Une nuit avec trois nains, ça commence parfois tôt (genre si ton espace nocture est une chambre d’hôtel). Là, tu prends sur toi et tu fais silence pendant que tout le monde s’endort (à 21h) et tu t’endors aussi (parce que je te rappelle que tu es un parent = tu es exténué en permanence). Si tu es un petit veinard en forme, tu peux également endormir tes nains et terminer la soirée à papoter avec le Mâle (ou autre) sur le balcon/dans la salle de bain minuscule/dans le couloir (ou au bar de l’hôtel mais ça fait quand même un peu parent indigne).

Si tu dois juste partager ta chambre parce que tu squattes chez des gens qui n’ont qu’une chambre à t’offrir pour la durée de ton séjour (c’est déjà sympa de ne pas avoir fait semblant d’être absent pour éviter ta visite avec nains), c’est  plus facile.

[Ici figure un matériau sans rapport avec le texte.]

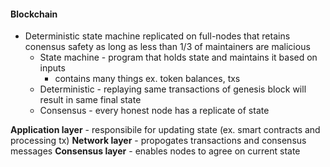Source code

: #### Blockchain
- Deterministic state machine replicated on full-nodes that retains conensus safety as long as less than 1/3 of maintainers are malicious
	- State machine - program that holds state and maintains it based on inputs
		- contains many things ex. token balances, txs
	- Deterministic - replaying same transactions of genesis block will result in same final state
	- Consensus - every honest node has a replicate of state 

**Application layer** - responsibile for updating state (ex. smart contracts and processing tx)
**Network layer** - propogates transactions and consensus messages
**Consensus layer** - enables nodes to agree on current state

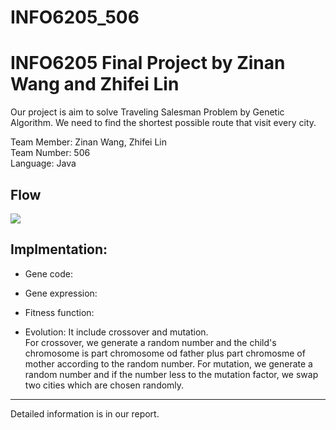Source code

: # INFO6205_506
INFO6205 Final Project by Zinan Wang and Zhifei Lin
==
Our project is aim to solve Traveling Salesman Problem by Genetic Algorithm. We need to find the shortest possible route that visit every city. 


Team Member: Zinan Wang, Zhifei Lin<br>
Team Number: 506<br>
Language: Java


Flow
-----
![](https://imgsa.baidu.com/forum/w%3D580/sign=ab5b6c78b499a9013b355b3e2d940a58/fc73f6bf6c81800aadb33962bd3533fa828b4737.jpg)


Implmentation:
------------
* Gene code:

* Gene expression:

* Fitness function:
  
* Evolution:
  It include crossover and mutation. <br>
  For crossover, we generate a random number and the child's chromosome is part chromosome od father plus part chromosme of mother according to the random number.
  For mutation, we generate a random number and if the number less to the mutation factor, we swap two cities which are chosen randomly.

----

Detailed information is in our report.
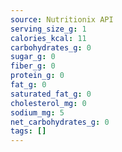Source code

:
 ```yaml
---
source: Nutritionix API
serving_size_g: 1
calories_kcal: 11
carbohydrates_g: 0
sugar_g: 0
fiber_g: 0
protein_g: 0
fat_g: 0
saturated_fat_g: 0
cholesterol_mg: 0
sodium_mg: 5
net_carbohydrates_g: 0
tags: []
---
```

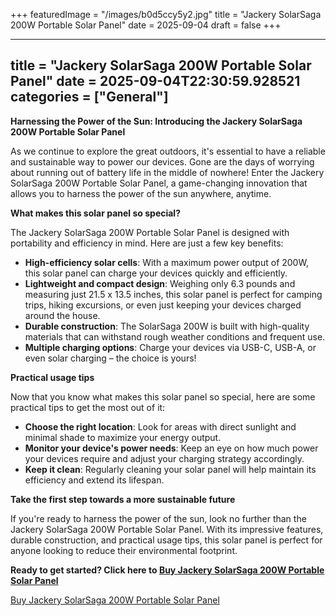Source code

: +++
featuredImage = "/images/b0d5ccy5y2.jpg"
title = "Jackery SolarSaga 200W Portable Solar Panel"
date = 2025-09-04
draft = false
+++

---
title = "Jackery SolarSaga 200W Portable Solar Panel"
date = 2025-09-04T22:30:59.928521
categories = ["General"]
---
**Harnessing the Power of the Sun: Introducing the Jackery SolarSaga 200W Portable Solar Panel**

As we continue to explore the great outdoors, it's essential to have a reliable and sustainable way to power our devices. Gone are the days of worrying about running out of battery life in the middle of nowhere! Enter the Jackery SolarSaga 200W Portable Solar Panel, a game-changing innovation that allows you to harness the power of the sun anywhere, anytime.

**What makes this solar panel so special?**

The Jackery SolarSaga 200W Portable Solar Panel is designed with portability and efficiency in mind. Here are just a few key benefits:

* **High-efficiency solar cells**: With a maximum power output of 200W, this solar panel can charge your devices quickly and efficiently.
* **Lightweight and compact design**: Weighing only 6.3 pounds and measuring just 21.5 x 13.5 inches, this solar panel is perfect for camping trips, hiking excursions, or even just keeping your devices charged around the house.
* **Durable construction**: The SolarSaga 200W is built with high-quality materials that can withstand rough weather conditions and frequent use.
* **Multiple charging options**: Charge your devices via USB-C, USB-A, or even solar charging – the choice is yours!

**Practical usage tips**

Now that you know what makes this solar panel so special, here are some practical tips to get the most out of it:

* **Choose the right location**: Look for areas with direct sunlight and minimal shade to maximize your energy output.
* **Monitor your device's power needs**: Keep an eye on how much power your devices require and adjust your charging strategy accordingly.
* **Keep it clean**: Regularly cleaning your solar panel will help maintain its efficiency and extend its lifespan.

**Take the first step towards a more sustainable future**

If you're ready to harness the power of the sun, look no further than the Jackery SolarSaga 200W Portable Solar Panel. With its impressive features, durable construction, and practical usage tips, this solar panel is perfect for anyone looking to reduce their environmental footprint.

**Ready to get started? Click here to [Buy Jackery SolarSaga 200W Portable Solar Panel](https://www.amazon.com/dp/B0D5CCY5Y2)**

[Buy Jackery SolarSaga 200W Portable Solar Panel](https://www.amazon.com/dp/B0D5CCY5Y2)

Coucher tous les nains dans la même chambre, c’est un peu mon quotidien alors rien de bien difficile là-dedans. Evidemment, en vacances, le nain a un QI qui régresse et le coucher est donc un peu plus délicat. Il veut « faire la fête », se « coucher avec les grands » (alors que les grands rêveraient de pouvoir se coucher à 20h30 une fois de temps en temps).
Les nains hurlent, sautent sur les lits (de tes hôtes) rigolent comme des loutres sous acide et finissent par pisser dans leurs pyjamas (sur le lit de tes hôtes).
M’enfin, tu me connais, une petite promenade le matin, une petite piscine l’après midi suivie d’une course poursuite à vélo en soirée et HOP, les nains sont couchables.
Je ne te parle pas ici de ma diviiiiine Micronaine qui s’est endormie chaque soir auprès de ses frères hystériques sans broncher.
(cela dit, je reviendrai sur le terme diviiiiine vers 5h30 du matin).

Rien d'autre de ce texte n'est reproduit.